If you were an eighth-grader in an unnamed southeastern state taking a writing assessment in 1997 that described “someone or something who is important in your life,” you’d better hope your test was graded after lunch. Before lunch, a certain answer would have given you a failing score of 2. After lunch, once a state official deemed she was seeing too many 2’s, and the scorers complied by inflating grades—rubric be damned—that same essay would have gotten a 3.
Such is the state of the supersecret standardized testing industry, according to Todd Farley, who tells of the 15 years he spent writing and scoring test items in the new book Making the Grades. Farley worked for and on many of the biggies: ETS, Pearson, Riverside, NCS; NAEP, WASL, the SOLs in Virginia, the California high school exit exam and more.

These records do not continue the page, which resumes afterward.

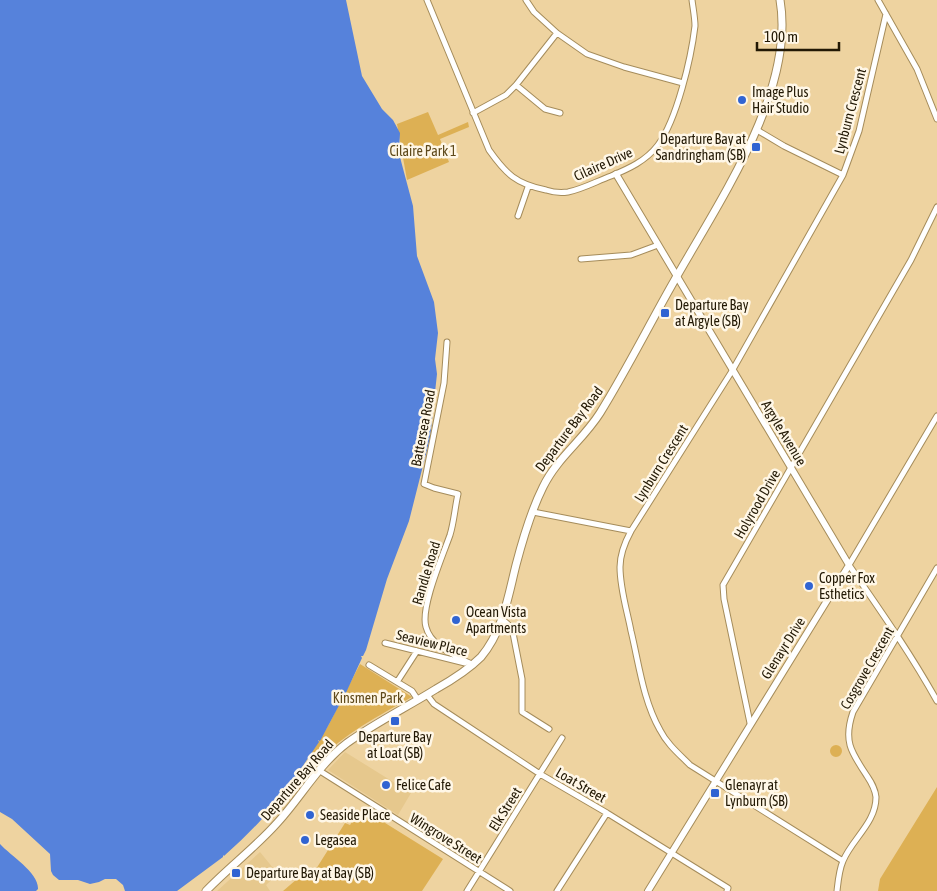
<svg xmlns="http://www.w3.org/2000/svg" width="937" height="891" font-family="'Asap Condensed',sans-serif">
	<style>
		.built { fill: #e6c88d }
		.green { fill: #ddb054 }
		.water { fill: #5682db }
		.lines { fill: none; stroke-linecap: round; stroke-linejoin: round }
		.minor-casing { stroke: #a58c5b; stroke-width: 7 }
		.tertiary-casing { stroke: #a58c5b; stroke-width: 8 }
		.secondary-casing { stroke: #a58c5b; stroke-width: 9 }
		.minor { stroke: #fff; stroke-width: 5 }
		.tertiary { stroke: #fff; stroke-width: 6 }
		.secondary { stroke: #fff; stroke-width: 7 }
		.poi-dot { fill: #3164d2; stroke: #fff7e7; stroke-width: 2 }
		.labels { text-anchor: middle; stroke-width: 5; stroke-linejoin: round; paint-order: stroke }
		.poi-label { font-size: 14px; fill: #221804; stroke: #fff7e7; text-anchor: start }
		.street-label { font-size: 14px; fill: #221804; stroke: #fff7e7 }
		.park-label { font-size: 14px; fill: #5f491a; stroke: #fff7e7 }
	</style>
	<rect width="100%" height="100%" fill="#eed3a0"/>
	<path class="built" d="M345,752L411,793L398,815L328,770Z
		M260,852L278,874L266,885L270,891H217Z"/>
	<path class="green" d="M428,112L438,135L468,122L469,127L440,139L449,162L407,180L397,124Z
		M360,664L412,697C379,716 344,733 318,762L309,756L328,726Z
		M830 751a6 6 0 1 1 12 0a6 6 0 1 1-12 0Z
		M937,787V891H878L880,879Z
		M361,808L443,859L422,891H283L304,873L311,877L345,823L350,825Z"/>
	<path class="water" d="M0,0H346L362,76L382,109L393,120L400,133L399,150L401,161L413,206L417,256L434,302L438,333L435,359L437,374L430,438L409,521L387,579L366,650L363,656H361L362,658L344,697L342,696L343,698L320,741L318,740L319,742L292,782L290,781L291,783C270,812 251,832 224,856L223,855V857L177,891H125L123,885L116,879H105L99,882L90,884L78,880H59L53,875L51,871L50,854L12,819L0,812Z
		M0,844C11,856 39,873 38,889L36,891H0Z"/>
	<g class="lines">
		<g class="minor-casing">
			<path id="minor" d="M427,0L489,150C506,174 516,184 546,190C552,192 561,193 568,192C583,189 597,181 611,176C628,169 646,161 658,145C677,119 691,59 695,26C695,18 693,8 692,0
				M526,0L534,12L557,33L587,54L624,67L683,83
				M878,0L917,69L937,119
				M516,85L545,109L560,113
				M473,113L506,95L516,85L557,33
				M757,130L784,146L843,175
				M518,216L528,187
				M581,259L631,255L658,245
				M447,342L444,383L424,484L434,488L458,494C455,507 454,522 450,535C443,555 420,608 426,627C431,647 457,656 473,665
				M937,416L849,565C880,610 911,654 937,701
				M533,512L631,531
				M502,619L512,628L522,679V712L549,729
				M385,643L465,663
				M369,665L412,691L418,700
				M397,682L417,651
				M427,695L434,704L540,774L607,813L728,888L727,891
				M750,723L724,599L723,585L911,260L937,207
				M320,771L510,891
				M843,861L690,765C679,754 667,744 660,730C643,700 639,664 631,631C627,610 620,589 620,567C620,555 625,542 631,531L732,371L843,175L859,131L886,14
				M467,891L562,738
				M557,891L607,813
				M837,891C838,882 839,870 843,861C852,839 876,823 876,797C875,788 871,782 867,776C851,752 843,741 853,712L937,568"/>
		</g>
		<g class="tertiary-casing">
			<path id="tertiary" d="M616,174L849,565L648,891"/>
		</g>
		<g class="secondary-casing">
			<path id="secondary" d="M206,891C229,867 256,847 278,822C301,797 319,764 347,743C375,723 407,707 436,689C452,680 468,670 481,657C503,631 508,597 516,565C522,542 532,509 543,487C557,458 583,440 600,413C626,371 648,327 673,283C716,206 796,92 780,0"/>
		</g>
		<use href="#minor" class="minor"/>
		<use href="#tertiary" class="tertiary"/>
		<use href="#secondary" class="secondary"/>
	</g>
	<g class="poi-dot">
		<circle cx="742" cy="100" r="5"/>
		<rect x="751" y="142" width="10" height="10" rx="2.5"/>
		<rect x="660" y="308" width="10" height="10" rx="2.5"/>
		<circle cx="809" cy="586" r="5"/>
		<circle cx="456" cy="620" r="5"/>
		<rect x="390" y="716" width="10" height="10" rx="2.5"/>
		<circle cx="386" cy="785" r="5"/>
		<rect x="710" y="788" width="10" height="10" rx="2.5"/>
		<circle cx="310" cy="815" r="5"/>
		<circle cx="305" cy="840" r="5"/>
		<rect x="231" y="868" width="10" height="10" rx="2.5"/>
	</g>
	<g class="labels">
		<g class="poi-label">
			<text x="752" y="97">Image Plus<tspan x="752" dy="16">Hair Studio</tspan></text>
			<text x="746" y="144" text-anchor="end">Departure Bay at<tspan x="746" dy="16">Sandringham (SB)</tspan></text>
			<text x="675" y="310">Departure Bay<tspan x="675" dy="16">at Argyle (SB)</tspan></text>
			<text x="819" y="583">Copper Fox<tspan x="819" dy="16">Esthetics</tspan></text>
			<text x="466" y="617">Ocean Vista<tspan x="466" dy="16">Apartments</tspan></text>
			<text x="395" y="742" text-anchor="middle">Departure Bay<tspan x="395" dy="16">at Loat (SB)</tspan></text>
			<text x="396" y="790">Felice Cafe</text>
			<text x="725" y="790">Glenayr at<tspan x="725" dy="16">Lynburn (SB)</tspan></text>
			<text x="320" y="820">Seaside Place</text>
			<text x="315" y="845">Legasea</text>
			<text x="246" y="878">Departure Bay at Bay (SB)</text>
		</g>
		<g class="street-label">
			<text transform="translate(850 111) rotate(-75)" y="5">Lynburn Crescent</text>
			<text transform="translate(603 164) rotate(-24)" y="5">Cilaire Drive</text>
			<text transform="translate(423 428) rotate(-79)" y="5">Battersea Road</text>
			<text transform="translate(569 429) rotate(-53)" y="5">Departure Bay Road</text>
			<text transform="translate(784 433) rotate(59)" y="5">Argyle Avenue</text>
			<text transform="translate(661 463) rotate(-58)" y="5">Lynburn Crescent</text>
			<text transform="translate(757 504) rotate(-60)" y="5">Holyrood Drive</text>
			<text transform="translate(426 573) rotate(-73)" y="5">Randle Road</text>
			<text transform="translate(432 643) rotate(14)" y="5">Seaview Place</text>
			<text transform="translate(783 648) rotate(-58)" y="5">Glenayr Drive</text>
			<text transform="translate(867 668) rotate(-60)" y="5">Cosgrove Crescent</text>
			<text transform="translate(297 780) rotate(-49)" y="5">Departure Bay Road</text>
			<text transform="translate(581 785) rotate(30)" y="5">Loat Street</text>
			<text transform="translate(505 809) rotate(-58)" y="5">Elk Street</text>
			<text transform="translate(446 838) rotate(32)" y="5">Wingrove Street</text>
		</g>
		<g class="park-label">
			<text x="423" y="156">Cilaire Park 1</text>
			<text x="368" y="703">Kinsmen Park</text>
		</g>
	</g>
	<path d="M757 42v8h82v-8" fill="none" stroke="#221804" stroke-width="2.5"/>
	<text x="764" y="42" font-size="15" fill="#221804" stroke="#fff7e7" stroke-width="4" paint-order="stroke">100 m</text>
</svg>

Farley comes across as smug, and spends a little too much time telling us the work was boring, the break schedule sucked, the companies wasted money. I don’t care that scorers had to work fast, grading an essay every minute or so. But I care that failing several qualifying tests does not disqualify you for a scoring job. I care that format often counts more than content. I care that supervisors cheat, changing scores not because they are wrong but because they don’t match each other or the psychometrician-predicted score spread. Kids and teachers and schools are being judged through a system we count on as standard, yet the process is rife with disagreement—grading one practice essay, scorers came up with every possible mark, from 1 through 6.

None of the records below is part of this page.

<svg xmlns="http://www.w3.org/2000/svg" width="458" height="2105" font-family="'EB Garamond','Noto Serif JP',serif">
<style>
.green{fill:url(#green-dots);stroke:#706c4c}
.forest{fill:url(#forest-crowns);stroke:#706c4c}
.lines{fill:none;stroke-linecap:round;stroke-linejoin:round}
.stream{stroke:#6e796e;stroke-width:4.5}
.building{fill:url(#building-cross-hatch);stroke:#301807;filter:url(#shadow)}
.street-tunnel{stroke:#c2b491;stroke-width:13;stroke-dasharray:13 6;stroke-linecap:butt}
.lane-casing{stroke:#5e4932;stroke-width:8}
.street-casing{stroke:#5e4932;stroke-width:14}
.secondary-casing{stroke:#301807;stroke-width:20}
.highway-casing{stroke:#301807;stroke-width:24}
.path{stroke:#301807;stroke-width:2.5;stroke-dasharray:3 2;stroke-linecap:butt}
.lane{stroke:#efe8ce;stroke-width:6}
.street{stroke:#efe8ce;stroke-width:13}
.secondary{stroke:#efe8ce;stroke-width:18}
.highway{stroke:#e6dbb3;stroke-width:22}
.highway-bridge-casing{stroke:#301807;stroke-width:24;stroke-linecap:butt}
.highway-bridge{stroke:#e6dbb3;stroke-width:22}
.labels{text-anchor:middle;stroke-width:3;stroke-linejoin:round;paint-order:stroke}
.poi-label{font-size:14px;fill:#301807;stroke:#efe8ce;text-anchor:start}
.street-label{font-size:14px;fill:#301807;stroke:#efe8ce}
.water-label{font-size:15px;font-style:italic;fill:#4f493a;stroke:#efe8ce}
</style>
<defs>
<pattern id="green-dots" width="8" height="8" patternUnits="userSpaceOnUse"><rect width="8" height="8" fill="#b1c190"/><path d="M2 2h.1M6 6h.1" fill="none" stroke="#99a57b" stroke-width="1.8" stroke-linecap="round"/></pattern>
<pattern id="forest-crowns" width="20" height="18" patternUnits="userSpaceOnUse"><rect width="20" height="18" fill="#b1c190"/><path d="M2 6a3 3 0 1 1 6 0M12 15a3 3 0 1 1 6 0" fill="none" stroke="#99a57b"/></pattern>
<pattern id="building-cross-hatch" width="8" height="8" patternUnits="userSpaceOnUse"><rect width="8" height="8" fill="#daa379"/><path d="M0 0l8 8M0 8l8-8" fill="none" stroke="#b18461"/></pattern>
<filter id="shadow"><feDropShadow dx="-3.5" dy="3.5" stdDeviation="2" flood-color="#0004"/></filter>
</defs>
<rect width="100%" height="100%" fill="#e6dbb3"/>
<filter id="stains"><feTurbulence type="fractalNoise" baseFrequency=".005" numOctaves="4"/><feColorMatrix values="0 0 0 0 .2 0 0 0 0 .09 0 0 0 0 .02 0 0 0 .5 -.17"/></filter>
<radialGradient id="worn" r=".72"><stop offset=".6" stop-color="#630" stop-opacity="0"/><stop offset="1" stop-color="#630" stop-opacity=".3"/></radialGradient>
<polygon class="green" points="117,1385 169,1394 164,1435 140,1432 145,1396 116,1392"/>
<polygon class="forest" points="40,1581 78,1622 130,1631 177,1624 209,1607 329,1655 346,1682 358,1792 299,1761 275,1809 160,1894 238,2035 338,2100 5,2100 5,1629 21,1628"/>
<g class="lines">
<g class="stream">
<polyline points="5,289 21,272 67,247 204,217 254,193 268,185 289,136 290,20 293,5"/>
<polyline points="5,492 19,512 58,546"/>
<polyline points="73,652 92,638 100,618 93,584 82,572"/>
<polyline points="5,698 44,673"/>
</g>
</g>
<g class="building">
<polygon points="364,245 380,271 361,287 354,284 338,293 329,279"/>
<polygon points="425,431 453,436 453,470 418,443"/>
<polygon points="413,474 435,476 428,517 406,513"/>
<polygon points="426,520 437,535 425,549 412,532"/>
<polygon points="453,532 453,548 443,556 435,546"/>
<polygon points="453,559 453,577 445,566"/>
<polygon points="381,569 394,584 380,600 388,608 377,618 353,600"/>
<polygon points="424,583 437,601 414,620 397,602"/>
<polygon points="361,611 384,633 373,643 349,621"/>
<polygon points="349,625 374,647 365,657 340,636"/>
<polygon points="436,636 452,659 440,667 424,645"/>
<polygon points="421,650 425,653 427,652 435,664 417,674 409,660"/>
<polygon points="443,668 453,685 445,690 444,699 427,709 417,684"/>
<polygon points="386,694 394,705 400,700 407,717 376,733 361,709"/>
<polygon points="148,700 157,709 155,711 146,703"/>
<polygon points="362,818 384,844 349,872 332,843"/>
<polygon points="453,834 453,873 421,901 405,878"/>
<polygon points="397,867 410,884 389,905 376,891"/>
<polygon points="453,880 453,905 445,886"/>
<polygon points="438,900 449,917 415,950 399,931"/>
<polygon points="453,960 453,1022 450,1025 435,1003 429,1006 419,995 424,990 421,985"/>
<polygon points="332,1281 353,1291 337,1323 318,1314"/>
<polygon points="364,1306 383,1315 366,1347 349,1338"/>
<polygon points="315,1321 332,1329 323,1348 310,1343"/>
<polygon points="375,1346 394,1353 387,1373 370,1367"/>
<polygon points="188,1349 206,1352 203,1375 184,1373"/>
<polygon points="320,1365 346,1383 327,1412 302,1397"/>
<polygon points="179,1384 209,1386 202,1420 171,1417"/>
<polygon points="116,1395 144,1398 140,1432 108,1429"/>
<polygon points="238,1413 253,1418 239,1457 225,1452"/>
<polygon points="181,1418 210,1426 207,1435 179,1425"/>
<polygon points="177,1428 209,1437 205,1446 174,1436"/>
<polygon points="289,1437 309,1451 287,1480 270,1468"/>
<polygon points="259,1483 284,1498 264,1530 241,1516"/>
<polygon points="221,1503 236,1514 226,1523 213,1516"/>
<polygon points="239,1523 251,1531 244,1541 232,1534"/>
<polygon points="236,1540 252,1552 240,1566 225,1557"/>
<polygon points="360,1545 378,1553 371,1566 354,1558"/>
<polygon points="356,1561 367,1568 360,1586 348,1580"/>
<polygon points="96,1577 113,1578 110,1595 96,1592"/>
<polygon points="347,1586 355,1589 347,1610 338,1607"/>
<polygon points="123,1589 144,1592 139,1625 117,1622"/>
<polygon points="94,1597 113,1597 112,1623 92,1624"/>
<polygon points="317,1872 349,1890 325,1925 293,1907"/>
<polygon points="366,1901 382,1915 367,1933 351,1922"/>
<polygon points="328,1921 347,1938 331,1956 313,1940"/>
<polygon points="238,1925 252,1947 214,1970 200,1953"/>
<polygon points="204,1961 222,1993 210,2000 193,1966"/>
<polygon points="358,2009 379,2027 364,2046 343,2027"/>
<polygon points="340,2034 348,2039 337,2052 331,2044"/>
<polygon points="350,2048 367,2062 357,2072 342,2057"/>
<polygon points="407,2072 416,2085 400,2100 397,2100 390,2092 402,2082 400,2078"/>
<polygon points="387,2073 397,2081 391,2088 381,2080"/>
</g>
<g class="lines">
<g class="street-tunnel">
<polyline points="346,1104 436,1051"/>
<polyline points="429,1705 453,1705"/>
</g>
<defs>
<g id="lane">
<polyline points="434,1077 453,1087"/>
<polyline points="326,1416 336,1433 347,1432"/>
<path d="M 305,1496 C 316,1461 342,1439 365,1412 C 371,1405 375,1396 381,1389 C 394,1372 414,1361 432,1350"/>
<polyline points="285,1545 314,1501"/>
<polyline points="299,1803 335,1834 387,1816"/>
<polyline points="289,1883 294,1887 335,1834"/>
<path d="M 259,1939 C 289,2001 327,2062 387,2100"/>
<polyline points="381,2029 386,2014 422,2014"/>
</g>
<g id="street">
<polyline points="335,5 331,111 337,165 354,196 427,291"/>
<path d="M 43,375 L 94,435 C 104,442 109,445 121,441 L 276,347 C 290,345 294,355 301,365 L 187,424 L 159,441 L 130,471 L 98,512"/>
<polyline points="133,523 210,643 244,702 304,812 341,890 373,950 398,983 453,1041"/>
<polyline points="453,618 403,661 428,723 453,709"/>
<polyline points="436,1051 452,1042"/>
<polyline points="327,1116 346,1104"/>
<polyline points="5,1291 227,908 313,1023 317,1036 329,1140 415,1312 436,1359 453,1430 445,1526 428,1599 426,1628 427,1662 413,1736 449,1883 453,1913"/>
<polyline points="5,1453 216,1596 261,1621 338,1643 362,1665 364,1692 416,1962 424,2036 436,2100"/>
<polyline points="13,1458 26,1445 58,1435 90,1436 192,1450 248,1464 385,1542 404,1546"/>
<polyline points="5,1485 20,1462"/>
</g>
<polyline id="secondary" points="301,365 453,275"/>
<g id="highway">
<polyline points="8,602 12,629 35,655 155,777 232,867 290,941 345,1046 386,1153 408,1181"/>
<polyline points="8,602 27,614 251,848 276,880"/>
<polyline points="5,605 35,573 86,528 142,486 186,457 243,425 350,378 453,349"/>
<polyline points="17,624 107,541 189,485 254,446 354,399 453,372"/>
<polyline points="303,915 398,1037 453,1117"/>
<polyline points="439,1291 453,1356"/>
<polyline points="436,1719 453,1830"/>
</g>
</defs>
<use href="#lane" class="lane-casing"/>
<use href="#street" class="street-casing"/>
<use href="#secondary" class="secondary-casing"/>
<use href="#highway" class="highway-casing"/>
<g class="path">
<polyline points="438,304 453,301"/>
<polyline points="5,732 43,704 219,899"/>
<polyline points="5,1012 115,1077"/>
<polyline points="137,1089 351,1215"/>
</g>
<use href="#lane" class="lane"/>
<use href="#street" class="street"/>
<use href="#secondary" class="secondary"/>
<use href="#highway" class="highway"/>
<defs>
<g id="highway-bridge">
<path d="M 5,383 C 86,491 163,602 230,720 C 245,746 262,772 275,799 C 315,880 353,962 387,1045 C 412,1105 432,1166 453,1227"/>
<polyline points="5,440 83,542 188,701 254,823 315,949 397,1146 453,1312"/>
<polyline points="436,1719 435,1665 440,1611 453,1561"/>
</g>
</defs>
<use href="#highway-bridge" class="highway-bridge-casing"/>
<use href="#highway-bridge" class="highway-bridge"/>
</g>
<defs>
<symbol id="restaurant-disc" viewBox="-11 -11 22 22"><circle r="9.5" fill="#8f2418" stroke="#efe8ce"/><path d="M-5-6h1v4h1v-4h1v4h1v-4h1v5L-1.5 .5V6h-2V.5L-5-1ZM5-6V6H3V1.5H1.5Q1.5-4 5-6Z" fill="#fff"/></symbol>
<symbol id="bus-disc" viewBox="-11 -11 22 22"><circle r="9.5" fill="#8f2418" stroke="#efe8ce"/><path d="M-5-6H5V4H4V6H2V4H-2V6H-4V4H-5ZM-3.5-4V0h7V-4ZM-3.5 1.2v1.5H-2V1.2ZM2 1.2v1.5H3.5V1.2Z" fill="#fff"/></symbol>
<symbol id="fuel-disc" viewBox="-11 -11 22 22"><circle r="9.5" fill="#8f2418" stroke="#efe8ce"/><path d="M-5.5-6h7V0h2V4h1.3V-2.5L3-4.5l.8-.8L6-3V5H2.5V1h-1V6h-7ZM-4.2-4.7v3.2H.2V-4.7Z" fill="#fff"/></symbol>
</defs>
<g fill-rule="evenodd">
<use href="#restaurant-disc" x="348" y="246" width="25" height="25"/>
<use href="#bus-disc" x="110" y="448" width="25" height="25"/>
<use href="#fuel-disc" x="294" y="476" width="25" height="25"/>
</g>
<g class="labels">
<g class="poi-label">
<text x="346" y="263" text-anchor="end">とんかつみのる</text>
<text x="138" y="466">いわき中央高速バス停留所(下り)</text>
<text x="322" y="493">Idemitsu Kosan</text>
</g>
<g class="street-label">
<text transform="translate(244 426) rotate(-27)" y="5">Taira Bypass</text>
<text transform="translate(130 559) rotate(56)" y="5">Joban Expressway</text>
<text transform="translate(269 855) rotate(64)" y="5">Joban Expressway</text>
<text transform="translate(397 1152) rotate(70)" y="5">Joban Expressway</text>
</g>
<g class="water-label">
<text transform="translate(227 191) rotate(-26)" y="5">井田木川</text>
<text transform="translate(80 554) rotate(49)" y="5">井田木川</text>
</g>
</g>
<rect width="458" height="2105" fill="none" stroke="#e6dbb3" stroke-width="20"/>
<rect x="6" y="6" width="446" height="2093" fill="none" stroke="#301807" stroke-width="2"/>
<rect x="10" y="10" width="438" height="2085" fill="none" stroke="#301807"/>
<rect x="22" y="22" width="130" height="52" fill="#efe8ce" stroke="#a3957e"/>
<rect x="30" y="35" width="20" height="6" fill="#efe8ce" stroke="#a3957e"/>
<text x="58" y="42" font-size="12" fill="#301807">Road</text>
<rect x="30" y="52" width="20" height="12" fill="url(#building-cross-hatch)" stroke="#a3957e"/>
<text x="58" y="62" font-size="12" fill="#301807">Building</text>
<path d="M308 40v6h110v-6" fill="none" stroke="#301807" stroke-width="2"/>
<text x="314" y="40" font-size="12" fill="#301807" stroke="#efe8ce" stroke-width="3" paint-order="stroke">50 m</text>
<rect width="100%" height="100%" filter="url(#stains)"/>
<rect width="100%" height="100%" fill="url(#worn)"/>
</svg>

“I believe if a student was told he or she earned a 37 out of a possible 50 points on a test, after rescoring that very test might well be scored a 41, or a 33, or a 38, or a 34, or a 42, or a 35, ad infinitum,” Farley writes.

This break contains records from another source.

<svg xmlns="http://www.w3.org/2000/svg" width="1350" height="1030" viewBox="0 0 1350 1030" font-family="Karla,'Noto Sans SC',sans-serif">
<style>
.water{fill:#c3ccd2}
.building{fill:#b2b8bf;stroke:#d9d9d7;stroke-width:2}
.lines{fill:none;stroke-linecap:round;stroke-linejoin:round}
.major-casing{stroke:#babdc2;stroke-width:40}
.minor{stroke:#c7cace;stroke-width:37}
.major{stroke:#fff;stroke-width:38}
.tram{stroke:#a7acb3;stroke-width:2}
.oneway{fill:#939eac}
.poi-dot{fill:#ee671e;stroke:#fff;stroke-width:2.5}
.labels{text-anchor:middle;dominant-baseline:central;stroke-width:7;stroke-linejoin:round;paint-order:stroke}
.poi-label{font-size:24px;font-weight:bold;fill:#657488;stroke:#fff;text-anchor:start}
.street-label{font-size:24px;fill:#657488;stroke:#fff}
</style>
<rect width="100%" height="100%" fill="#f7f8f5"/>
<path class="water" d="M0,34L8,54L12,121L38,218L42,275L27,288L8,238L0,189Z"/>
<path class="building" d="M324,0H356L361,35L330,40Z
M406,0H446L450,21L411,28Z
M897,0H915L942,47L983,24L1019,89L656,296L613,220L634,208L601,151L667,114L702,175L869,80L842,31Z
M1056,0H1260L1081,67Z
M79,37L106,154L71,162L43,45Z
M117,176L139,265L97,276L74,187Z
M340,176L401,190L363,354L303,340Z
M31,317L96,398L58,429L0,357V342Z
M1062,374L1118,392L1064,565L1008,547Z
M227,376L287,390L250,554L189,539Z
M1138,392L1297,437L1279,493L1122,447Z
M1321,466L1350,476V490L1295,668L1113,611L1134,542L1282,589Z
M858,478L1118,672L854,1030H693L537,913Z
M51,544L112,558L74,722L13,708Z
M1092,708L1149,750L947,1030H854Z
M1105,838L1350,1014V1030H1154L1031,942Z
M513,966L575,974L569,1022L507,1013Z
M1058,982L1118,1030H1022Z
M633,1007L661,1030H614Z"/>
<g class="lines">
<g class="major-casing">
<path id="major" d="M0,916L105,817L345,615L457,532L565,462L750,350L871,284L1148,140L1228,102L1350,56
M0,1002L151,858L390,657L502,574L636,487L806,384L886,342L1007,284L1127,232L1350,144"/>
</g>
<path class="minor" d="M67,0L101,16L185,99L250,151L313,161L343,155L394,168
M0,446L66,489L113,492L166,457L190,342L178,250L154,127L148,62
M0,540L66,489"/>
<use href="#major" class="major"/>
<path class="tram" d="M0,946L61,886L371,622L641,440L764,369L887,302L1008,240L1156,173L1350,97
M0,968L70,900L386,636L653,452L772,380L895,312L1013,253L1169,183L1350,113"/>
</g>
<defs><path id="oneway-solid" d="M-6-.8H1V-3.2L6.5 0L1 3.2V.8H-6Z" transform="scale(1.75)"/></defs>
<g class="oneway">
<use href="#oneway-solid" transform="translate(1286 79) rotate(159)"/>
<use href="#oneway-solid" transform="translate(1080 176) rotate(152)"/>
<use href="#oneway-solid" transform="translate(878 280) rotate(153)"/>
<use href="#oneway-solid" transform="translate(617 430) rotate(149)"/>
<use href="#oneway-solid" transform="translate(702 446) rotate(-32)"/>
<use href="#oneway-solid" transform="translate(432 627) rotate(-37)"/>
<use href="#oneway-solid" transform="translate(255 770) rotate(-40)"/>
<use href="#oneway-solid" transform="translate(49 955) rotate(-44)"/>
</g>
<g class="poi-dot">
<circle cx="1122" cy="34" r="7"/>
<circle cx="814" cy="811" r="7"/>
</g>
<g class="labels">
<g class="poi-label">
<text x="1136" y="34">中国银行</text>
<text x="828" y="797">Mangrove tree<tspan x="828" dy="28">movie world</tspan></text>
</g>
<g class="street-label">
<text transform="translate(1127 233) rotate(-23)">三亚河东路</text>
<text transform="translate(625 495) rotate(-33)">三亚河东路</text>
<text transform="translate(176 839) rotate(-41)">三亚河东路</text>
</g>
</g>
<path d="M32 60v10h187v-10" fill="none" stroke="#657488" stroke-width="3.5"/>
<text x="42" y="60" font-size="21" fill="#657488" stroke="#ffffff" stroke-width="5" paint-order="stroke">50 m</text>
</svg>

The book is filled with powerful examples. Coming from a newspaper and narrative background, though, having known the intensity of rushing to the bathroom to write down a conversation exactly as it happened and the tedium of transcribing those notes every day, I’m frustrated when an author presents direct dialogue or essays written years ago as if they are true examples rather than approximations. Farley’s book, he told me, contains both, and I wish he would have been more clear about that.
But I don’t doubt the veracity of his experience. Sloppy tests, sloppy rubrics, sloppy scoring: I heard much of the same when I interviewed scorers for Tested. In a 2002 essay in Salon, former scorer Amy Weivoda wrote that “after a few hours or days or weeks, we’d sleepwalk and skim and assign scores sort of randomly.”
In his presidential campaign, Barack Obama called for “assessments that don’t simply measure whether students can fill in a bubble on a test.” But reading Farley’s book, you start to see the appeal of Scantron.
P.S. Speaking of Scantron, what is the problem with publishers? The book cover art is a multiple-choice answer sheet. THIS IS A BOOK ABOUT WRITTEN ANSWERS. Reminds me of when my publisher tried to put a white girl in a private school uniform on the cover of Tested. I think there were three white kids at that school.